MESA, Ariz. — In an alternate universe, Dexter Fowler might be spending Thursday sitting courtside, watching his former basketball team play in the Big Dance
The Cubs centerfielder was recruited out of high school to play basketball at Harvard — where he would have teamed with Jeremy Lin —and a few other Ivy League schools.
He played both baseball and basketball at Milton High School in Alpharetta, Ga.By his senior year, he decided to focus solely on baseball, where he had starred as a travel-ball player. Before being drafted by the Rockies, he had agreed to play baseball at Miami.
“That,” he said, “was where my heart’s at.”

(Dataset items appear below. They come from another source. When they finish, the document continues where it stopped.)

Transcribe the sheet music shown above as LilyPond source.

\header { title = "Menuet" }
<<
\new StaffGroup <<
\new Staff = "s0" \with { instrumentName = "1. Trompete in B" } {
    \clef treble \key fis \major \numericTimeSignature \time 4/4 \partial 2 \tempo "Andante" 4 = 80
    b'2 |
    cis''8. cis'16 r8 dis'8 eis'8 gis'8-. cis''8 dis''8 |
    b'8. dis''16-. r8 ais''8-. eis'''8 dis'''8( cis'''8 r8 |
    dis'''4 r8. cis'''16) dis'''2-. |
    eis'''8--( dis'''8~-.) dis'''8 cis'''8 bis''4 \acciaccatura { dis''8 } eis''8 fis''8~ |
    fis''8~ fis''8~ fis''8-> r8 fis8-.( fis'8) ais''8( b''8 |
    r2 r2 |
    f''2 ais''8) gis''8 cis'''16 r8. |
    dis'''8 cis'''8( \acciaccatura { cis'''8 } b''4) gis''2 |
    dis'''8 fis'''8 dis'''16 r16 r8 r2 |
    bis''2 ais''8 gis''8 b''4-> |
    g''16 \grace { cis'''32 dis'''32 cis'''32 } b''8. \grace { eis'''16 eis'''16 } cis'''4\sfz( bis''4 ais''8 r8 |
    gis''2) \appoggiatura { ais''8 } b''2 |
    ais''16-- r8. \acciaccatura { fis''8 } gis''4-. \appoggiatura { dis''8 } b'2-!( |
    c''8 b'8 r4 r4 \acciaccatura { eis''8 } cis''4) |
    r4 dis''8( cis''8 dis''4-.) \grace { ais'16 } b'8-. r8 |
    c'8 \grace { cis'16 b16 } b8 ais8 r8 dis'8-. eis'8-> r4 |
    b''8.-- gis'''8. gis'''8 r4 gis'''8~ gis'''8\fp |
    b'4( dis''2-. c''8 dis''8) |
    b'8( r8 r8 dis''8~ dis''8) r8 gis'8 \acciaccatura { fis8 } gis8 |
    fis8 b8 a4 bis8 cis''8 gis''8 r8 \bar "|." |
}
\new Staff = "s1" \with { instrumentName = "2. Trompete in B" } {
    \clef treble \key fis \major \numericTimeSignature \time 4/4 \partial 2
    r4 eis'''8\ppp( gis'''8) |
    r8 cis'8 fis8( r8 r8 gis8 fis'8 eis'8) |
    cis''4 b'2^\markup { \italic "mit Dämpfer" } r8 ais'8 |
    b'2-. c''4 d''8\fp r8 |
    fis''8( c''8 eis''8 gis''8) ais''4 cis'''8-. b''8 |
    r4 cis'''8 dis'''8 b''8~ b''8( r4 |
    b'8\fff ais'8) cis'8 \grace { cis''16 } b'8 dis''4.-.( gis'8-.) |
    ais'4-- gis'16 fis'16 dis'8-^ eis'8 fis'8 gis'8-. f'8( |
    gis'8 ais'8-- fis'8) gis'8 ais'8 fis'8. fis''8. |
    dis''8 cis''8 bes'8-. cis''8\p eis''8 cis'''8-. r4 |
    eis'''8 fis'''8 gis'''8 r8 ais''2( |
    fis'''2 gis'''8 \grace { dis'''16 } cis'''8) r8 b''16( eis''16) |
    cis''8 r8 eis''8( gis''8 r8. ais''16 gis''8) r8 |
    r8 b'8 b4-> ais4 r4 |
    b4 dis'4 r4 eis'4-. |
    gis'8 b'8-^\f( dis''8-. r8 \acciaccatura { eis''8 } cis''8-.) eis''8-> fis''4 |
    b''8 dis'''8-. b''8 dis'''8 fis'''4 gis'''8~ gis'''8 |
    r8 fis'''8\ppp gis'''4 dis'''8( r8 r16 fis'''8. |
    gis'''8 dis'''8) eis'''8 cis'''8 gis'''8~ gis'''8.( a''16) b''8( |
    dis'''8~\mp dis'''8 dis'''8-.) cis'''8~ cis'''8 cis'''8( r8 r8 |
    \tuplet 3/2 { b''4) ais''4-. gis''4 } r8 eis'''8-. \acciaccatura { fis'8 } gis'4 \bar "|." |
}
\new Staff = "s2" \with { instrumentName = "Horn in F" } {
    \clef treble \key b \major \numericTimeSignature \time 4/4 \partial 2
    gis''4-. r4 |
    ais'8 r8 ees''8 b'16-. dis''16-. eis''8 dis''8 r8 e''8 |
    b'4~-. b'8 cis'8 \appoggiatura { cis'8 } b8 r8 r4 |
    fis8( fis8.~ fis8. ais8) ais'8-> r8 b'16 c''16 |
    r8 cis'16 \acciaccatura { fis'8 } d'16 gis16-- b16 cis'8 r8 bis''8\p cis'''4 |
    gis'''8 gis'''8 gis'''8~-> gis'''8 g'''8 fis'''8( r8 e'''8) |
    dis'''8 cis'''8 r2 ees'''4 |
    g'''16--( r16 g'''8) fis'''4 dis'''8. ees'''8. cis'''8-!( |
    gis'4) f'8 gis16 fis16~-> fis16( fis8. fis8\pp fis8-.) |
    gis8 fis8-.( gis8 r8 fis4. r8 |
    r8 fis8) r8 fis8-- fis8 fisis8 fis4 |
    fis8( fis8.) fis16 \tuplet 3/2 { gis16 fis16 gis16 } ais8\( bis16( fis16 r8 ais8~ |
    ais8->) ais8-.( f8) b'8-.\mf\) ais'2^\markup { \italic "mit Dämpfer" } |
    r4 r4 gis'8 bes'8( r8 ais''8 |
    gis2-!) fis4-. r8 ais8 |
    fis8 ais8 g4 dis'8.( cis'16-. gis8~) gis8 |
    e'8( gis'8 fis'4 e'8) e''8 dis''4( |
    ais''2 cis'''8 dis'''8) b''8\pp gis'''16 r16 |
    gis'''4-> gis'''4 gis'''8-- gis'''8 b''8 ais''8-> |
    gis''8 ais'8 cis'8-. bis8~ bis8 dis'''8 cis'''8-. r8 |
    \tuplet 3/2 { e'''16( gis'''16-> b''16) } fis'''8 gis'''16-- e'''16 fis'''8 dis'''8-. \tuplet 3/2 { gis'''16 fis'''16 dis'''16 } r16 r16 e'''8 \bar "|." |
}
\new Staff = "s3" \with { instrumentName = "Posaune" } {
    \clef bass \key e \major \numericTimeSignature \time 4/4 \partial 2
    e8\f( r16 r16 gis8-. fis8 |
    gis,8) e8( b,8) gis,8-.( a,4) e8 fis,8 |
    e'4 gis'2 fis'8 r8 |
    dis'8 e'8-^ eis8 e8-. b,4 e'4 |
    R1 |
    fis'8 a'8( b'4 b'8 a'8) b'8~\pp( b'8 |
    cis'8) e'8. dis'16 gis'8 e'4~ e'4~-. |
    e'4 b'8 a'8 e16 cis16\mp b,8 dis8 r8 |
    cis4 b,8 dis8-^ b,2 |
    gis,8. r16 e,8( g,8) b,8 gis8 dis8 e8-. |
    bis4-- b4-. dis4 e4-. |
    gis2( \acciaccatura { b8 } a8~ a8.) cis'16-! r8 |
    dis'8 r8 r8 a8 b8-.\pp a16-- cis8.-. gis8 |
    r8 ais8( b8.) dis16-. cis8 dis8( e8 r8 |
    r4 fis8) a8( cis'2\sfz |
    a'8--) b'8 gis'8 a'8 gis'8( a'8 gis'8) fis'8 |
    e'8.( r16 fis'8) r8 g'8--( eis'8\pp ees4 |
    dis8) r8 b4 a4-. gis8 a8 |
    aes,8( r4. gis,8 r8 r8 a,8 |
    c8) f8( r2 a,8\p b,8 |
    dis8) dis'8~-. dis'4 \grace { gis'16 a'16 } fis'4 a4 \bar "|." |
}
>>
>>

Joe Maddon wished more high schoolers were allowed to make that decision as late as Fowler. This week, the Cubs manager railed against the thought that kids have to pick one sport in middle school, and focus on nothing else.
“That’s why I hate the specialization with kids, when they’re playing on these travel squads when they’re like 12, 13, 14 years old, only dedicated to one thing,” he said. “Traveling all the time. Paying exorbitant amounts of money to play baseball with hopes they’re going to become a professional baseball player.
“I think that’s crazy.”
Maddon, who played catcher and freshman team quarterback at Lafayette College, said he’s partial to former football players. They’re more apt to remember plays, play hurt and work hard in practices.
Ironically, the Bears feel the same way about baseball players; when former GM Phil Emery evaluated prospects, he wanted former centerfielders — for the way they learned to anticipate and track a fly ball at a young age — as well as wrestlers.
“I love cross-pollination when it comes to athletes,” Maddon said. “You get guys that did not just play baseball, meaning they’ve been around a different set of coaches and styles and ways to get in shape and thoughts. I love that.”
Up until the day he signed with the Cubs, Matt Szczur thought he’d play in the NFL. As a wide receiver, he was a consensus first-team Div. I-AA All-American who helped lead Villanova to the 2009 national title.
He received a $1.5 million bonus from the Cubs to walk away from football about a week before the 2011 Senior Bowl.
“I feel like, financially, I would have been able to get the same for football,” said Szczur, who made his big-league debut last season. “But I knew if I was going to play baseball, I’d be healthy longer.”
Szczur, who also ran track, said he was never, until that day in January, pressured to pick a sport. Every once in a while, he wonders how he’d play now had he specialized as a kid.
“But I’ve accomplished a lot of things and I would never take it back,” he said. “I have no regrets.”
If anything, the aggressiveness of football still helps him today. That was evident Tuesday when he beat out a bunt single and then stealing second with a head-first slide. Later, he crashed into the left-field wall while barely missing a spectacular catch.
In a sport that can be stagnant, Szczur said, he always has to be doing something.
“I feel like my mentality for football comes to baseball,” he said. “Every play, I have to play as hard as I can.”
At Maddon’s “Cubs University,” experience matters — even if it comes from other sports.